## Directive
Would you transcribe the listing that follows word for word, skipping pictures?
□ □ □ □
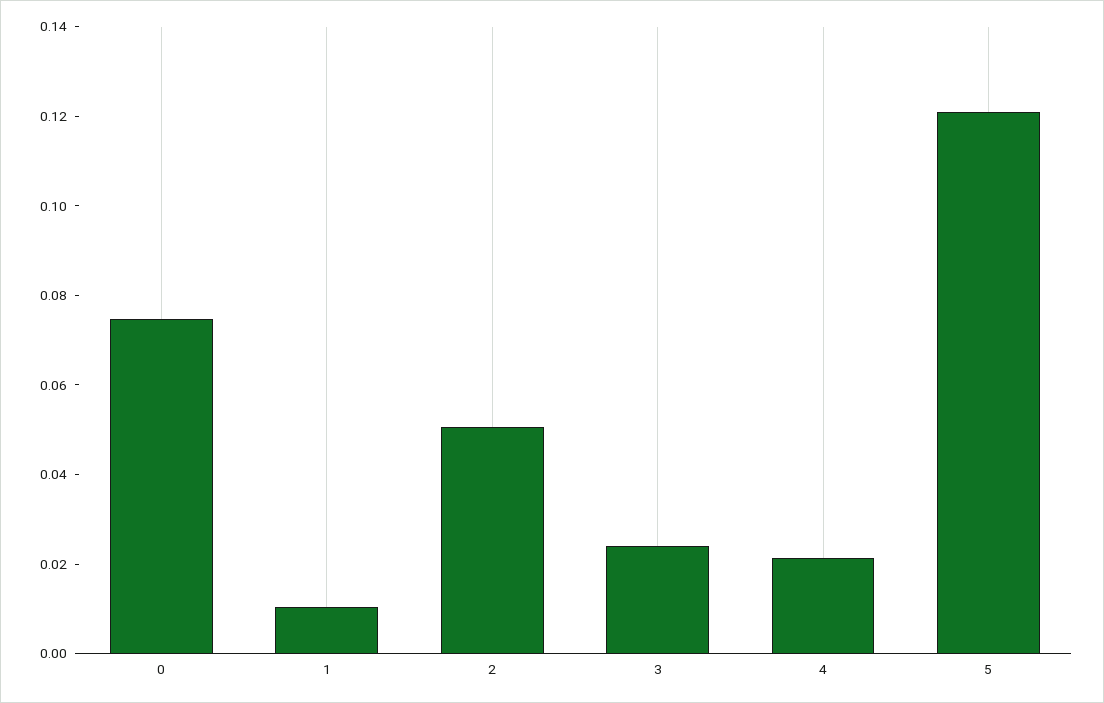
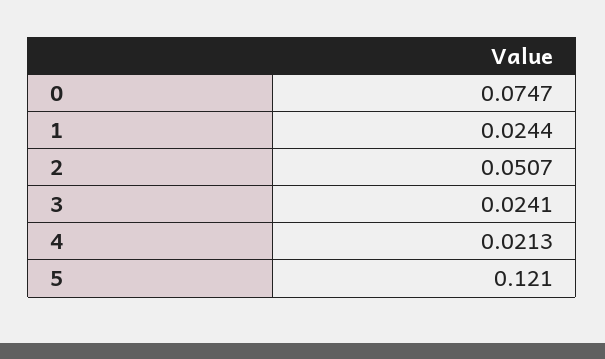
  {
    "0": 0.0747,
-   "1": 0.01,
+   "1": 0.0244,
    "2": 0.0507,
    "3": 0.0241,
    "4": 0.0213,
    "5": 0.121
  }

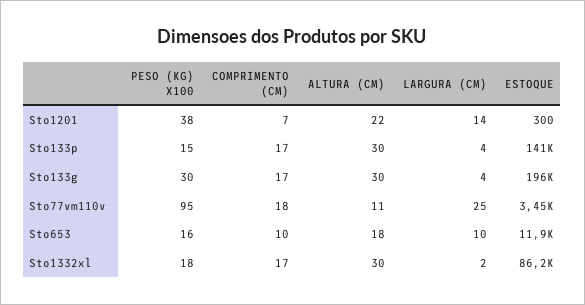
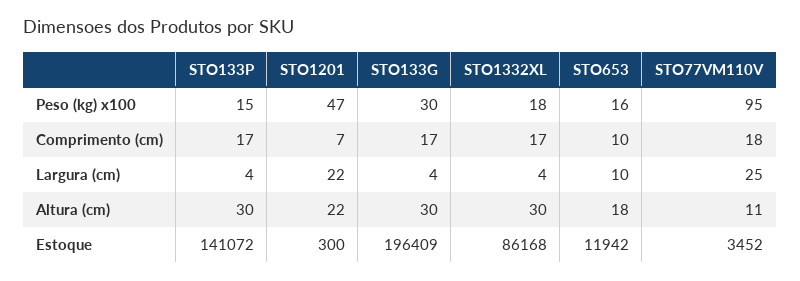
  {
    "PESO (KG) X100": {
-     "Sto1201": 38,
+     "Sto1201": 47,
      "Sto133p": 15,
      "Sto133g": 30,
      "Sto77vm110v": 95,
      "Sto653": 16,
      "Sto1332xl": 18
    },
    "COMPRIMENTO (CM)": {
      "Sto1201": 7,
      "Sto133p": 17,
      "Sto133g": 17,
      "Sto77vm110v": 18,
      "Sto653": 10,
      "Sto1332xl": 17
    },
    "ALTURA (CM)": {
      "Sto1201": 22,
      "Sto133p": 30,
      "Sto133g": 30,
      "Sto77vm110v": 11,
      "Sto653": 18,
      "Sto1332xl": 30
    },
    "LARGURA (CM)": {
-     "Sto1201": 14,
+     "Sto1201": 22,
      "Sto133p": 4,
      "Sto133g": 4,
      "Sto77vm110v": 25,
      "Sto653": 10,
-     "Sto1332xl": 2
+     "Sto1332xl": 4
    },
    "ESTOQUE": {
      "Sto1201": 300,
      "Sto133p": 141072,
      "Sto133g": 196409,
      "Sto77vm110v": 3452,
      "Sto653": 11942,
      "Sto1332xl": 86168
    }
  }

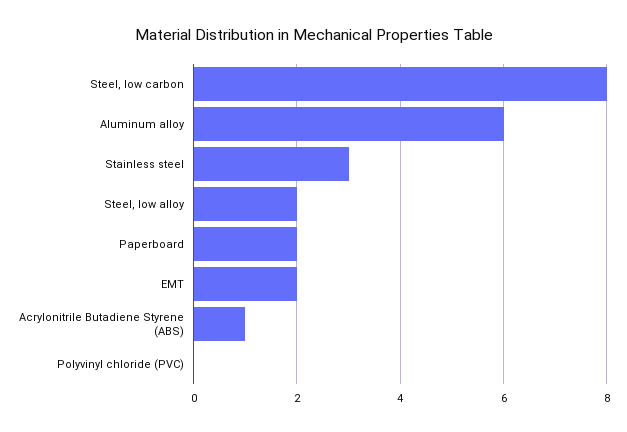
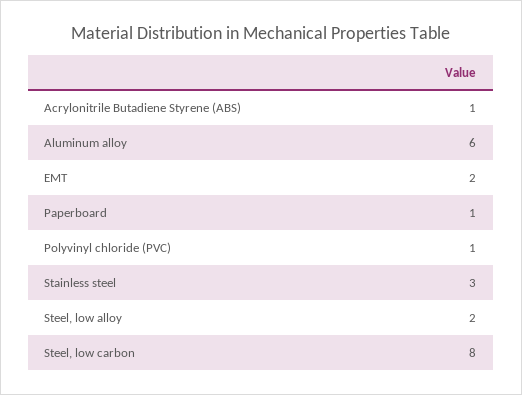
  {
    "Steel, low carbon": 8,
    "Aluminum alloy": 6,
    "Stainless steel": 3,
    "Steel, low alloy": 2,
-   "Paperboard": 2,
+   "Paperboard": 1,
    "EMT": 2,
    "Acrylonitrile Butadiene Styrene (ABS)": 1,
-   "Polyvinyl chloride (PVC)": 0
+   "Polyvinyl chloride (PVC)": 1
  }

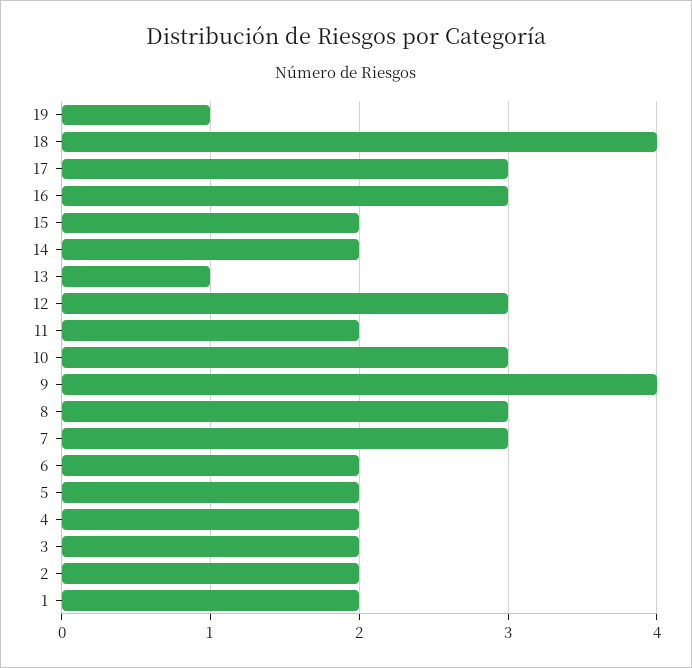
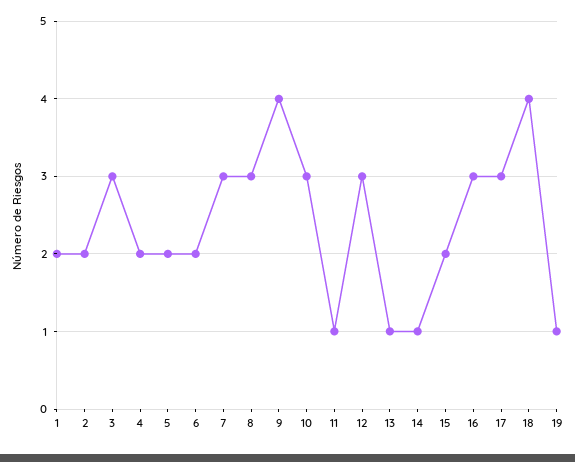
  {
    "19": 1,
    "18": 4,
    "17": 3,
    "16": 3,
    "15": 2,
-   "14": 2,
+   "14": 1,
    "13": 1,
    "12": 3,
-   "11": 2,
+   "11": 1,
    "10": 3,
    "9": 4,
    "8": 3,
    "7": 3,
    "6": 2,
    "5": 2,
    "4": 2,
-   "3": 2,
+   "3": 3,
    "2": 2,
    "1": 2
  }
□ □ □ □
## Solution to this problem
  {
    "0": 0.0747,
-   "1": 0.01,
+   "1": 0.0244,
    "2": 0.0507,
    "3": 0.0241,
    "4": 0.0213,
    "5": 0.121
  }

  {
    "PESO (KG) X100": {
-     "Sto1201": 38,
+     "Sto1201": 47,
      "Sto133p": 15,
      "Sto133g": 30,
      "Sto77vm110v": 95,
      "Sto653": 16,
      "Sto1332xl": 18
    },
    "COMPRIMENTO (CM)": {
      "Sto1201": 7,
      "Sto133p": 17,
      "Sto133g": 17,
      "Sto77vm110v": 18,
      "Sto653": 10,
      "Sto1332xl": 17
    },
    "ALTURA (CM)": {
      "Sto1201": 22,
      "Sto133p": 30,
      "Sto133g": 30,
      "Sto77vm110v": 11,
      "Sto653": 18,
      "Sto1332xl": 30
    },
    "LARGURA (CM)": {
-     "Sto1201": 14,
+     "Sto1201": 22,
      "Sto133p": 4,
      "Sto133g": 4,
      "Sto77vm110v": 25,
      "Sto653": 10,
-     "Sto1332xl": 2
+     "Sto1332xl": 4
    },
    "ESTOQUE": {
      "Sto1201": 300,
      "Sto133p": 141072,
      "Sto133g": 196409,
      "Sto77vm110v": 3452,
      "Sto653": 11942,
      "Sto1332xl": 86168
    }
  }

  {
    "Steel, low carbon": 8,
    "Aluminum alloy": 6,
    "Stainless steel": 3,
    "Steel, low alloy": 2,
-   "Paperboard": 2,
+   "Paperboard": 1,
    "EMT": 2,
    "Acrylonitrile Butadiene Styrene (ABS)": 1,
-   "Polyvinyl chloride (PVC)": 0
+   "Polyvinyl chloride (PVC)": 1
  }

  {
    "19": 1,
    "18": 4,
    "17": 3,
    "16": 3,
    "15": 2,
-   "14": 2,
+   "14": 1,
    "13": 1,
    "12": 3,
-   "11": 2,
+   "11": 1,
    "10": 3,
    "9": 4,
    "8": 3,
    "7": 3,
    "6": 2,
    "5": 2,
    "4": 2,
-   "3": 2,
+   "3": 3,
    "2": 2,
    "1": 2
  }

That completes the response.